Task requirements —
The material below must be output exactly, line for line.

Available records —
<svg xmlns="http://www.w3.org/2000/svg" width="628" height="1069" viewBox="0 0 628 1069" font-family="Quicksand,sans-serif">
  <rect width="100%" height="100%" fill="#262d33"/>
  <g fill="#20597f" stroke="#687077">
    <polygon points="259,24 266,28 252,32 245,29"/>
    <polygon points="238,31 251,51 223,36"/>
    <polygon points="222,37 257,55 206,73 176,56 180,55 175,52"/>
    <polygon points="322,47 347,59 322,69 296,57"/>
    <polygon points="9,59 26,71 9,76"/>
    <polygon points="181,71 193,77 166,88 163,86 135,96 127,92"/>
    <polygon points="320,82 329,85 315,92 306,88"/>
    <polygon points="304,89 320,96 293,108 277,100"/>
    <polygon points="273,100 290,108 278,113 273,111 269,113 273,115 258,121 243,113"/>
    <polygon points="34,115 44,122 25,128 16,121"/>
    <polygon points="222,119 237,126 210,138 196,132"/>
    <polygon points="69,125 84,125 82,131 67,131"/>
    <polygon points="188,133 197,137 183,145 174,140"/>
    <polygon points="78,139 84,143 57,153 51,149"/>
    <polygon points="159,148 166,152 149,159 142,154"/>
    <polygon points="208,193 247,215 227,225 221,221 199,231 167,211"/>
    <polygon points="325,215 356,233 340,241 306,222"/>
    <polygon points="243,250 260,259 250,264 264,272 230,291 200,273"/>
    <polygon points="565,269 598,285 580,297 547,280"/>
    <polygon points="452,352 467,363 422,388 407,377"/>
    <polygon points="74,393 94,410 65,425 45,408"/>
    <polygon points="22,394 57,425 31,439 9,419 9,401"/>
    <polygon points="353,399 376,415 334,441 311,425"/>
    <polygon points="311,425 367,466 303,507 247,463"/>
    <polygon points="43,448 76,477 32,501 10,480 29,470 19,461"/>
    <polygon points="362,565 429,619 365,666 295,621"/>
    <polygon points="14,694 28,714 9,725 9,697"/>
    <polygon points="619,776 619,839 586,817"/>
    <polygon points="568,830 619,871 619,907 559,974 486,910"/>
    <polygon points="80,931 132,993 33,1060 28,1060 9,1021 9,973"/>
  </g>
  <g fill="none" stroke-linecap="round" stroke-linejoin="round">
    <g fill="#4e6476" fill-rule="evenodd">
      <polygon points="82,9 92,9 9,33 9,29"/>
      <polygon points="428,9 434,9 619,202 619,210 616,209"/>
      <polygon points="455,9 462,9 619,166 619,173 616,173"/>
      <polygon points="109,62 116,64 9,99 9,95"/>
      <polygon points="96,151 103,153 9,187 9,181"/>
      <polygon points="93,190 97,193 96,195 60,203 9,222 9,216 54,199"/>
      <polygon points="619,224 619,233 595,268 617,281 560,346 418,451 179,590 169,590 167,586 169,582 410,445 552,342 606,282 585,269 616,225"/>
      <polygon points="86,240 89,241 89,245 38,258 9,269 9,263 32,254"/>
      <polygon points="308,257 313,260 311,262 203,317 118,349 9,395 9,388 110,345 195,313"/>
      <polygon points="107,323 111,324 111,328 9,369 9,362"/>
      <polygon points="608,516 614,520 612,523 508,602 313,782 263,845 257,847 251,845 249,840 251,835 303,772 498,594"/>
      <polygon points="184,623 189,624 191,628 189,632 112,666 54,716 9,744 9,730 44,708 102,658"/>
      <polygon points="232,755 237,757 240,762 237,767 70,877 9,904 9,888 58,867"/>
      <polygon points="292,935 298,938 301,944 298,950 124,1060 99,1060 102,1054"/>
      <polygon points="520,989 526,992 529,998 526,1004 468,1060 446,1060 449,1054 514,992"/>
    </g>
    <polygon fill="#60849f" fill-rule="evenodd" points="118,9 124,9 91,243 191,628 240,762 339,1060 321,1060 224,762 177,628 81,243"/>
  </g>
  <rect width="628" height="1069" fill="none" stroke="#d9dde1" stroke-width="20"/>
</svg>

Result of the task —
<svg xmlns="http://www.w3.org/2000/svg" width="628" height="1069" viewBox="0 0 628 1069" font-family="Quicksand,sans-serif">
  <rect width="100%" height="100%" fill="#262d33"/>
  <g fill="#20597f" stroke="#687077">
    <polygon points="259,24 266,28 252,32 245,29"/>
    <polygon points="238,31 251,51 223,36"/>
    <polygon points="222,37 257,55 206,73 176,56 180,55 175,52"/>
    <polygon points="322,47 347,59 322,69 296,57"/>
    <polygon points="9,59 26,71 9,76"/>
    <polygon points="181,71 193,77 166,88 163,86 135,96 127,92"/>
    <polygon points="320,82 329,85 315,92 306,88"/>
    <polygon points="304,89 320,96 293,108 277,100"/>
    <polygon points="273,100 290,108 278,113 273,111 269,113 273,115 258,121 243,113"/>
    <polygon points="34,115 44,122 25,128 16,121"/>
    <polygon points="222,119 237,126 210,138 196,132"/>
    <polygon points="69,125 84,125 82,131 67,131"/>
    <polygon points="188,133 197,137 183,145 174,140"/>
    <polygon points="78,139 84,143 57,153 51,149"/>
    <polygon points="159,148 166,152 149,159 142,154"/>
    <polygon points="208,193 247,215 227,225 221,221 199,231 167,211"/>
    <polygon points="325,215 356,233 340,241 306,222"/>
    <polygon points="243,250 260,259 250,264 264,272 230,291 200,273"/>
    <polygon points="565,269 598,285 580,297 547,280"/>
    <polygon points="452,352 467,363 422,388 407,377"/>
    <polygon points="74,393 94,410 65,425 45,408"/>
    <polygon points="22,394 57,425 31,439 9,419 9,401"/>
    <polygon points="353,399 376,415 334,441 311,425"/>
    <polygon points="311,425 367,466 303,507 247,463"/>
    <polygon points="43,448 76,477 32,501 10,480 29,470 19,461"/>
    <polygon points="362,565 429,619 365,666 295,621"/>
    <polygon points="14,694 28,714 9,725 9,697"/>
    <polygon points="619,776 619,839 586,817"/>
    <polygon points="568,830 619,871 619,907 559,974 486,910"/>
    <polygon points="80,931 132,993 33,1060 28,1060 9,1021 9,973"/>
  </g>
  <g fill="none" stroke-linecap="round" stroke-linejoin="round">
    <g fill="#4e6476" fill-rule="evenodd">
      <polygon points="82,9 92,9 9,33 9,29"/>
      <polygon points="428,9 434,9 619,202 619,210 616,209"/>
      <polygon points="455,9 462,9 619,166 619,173 616,173"/>
      <polygon points="109,62 116,64 9,99 9,95"/>
      <polygon points="96,151 103,153 9,187 9,181"/>
      <polygon points="93,190 97,193 96,195 60,203 9,222 9,216 54,199"/>
      <polygon points="619,224 619,233 595,268 617,281 560,346 418,451 179,590 169,590 167,586 169,582 410,445 552,342 606,282 585,269 616,225"/>
      <polygon points="86,240 89,241 89,245 38,258 9,269 9,263 32,254"/>
      <polygon points="308,257 313,260 311,262 203,317 118,349 9,395 9,388 110,345 195,313"/>
      <polygon points="107,323 111,324 111,328 9,369 9,362"/>
      <polygon points="608,516 614,520 612,523 508,602 313,782 263,845 257,847 251,845 249,840 251,835 303,772 498,594"/>
      <polygon points="184,623 189,624 191,628 189,632 112,666 54,716 9,744 9,730 44,708 102,658"/>
      <polygon points="232,755 237,757 240,762 237,767 70,877 9,904 9,888 58,867"/>
      <polygon points="292,935 298,938 301,944 298,950 124,1060 99,1060 102,1054"/>
      <polygon points="520,989 526,992 529,998 526,1004 468,1060 446,1060 449,1054 514,992"/>
    </g>
    <polygon fill="#60849f" fill-rule="evenodd" points="118,9 124,9 91,243 191,628 240,762 339,1060 321,1060 224,762 177,628 81,243"/>
  </g>
  <rect width="628" height="1069" fill="none" stroke="#d9dde1" stroke-width="20"/>
</svg>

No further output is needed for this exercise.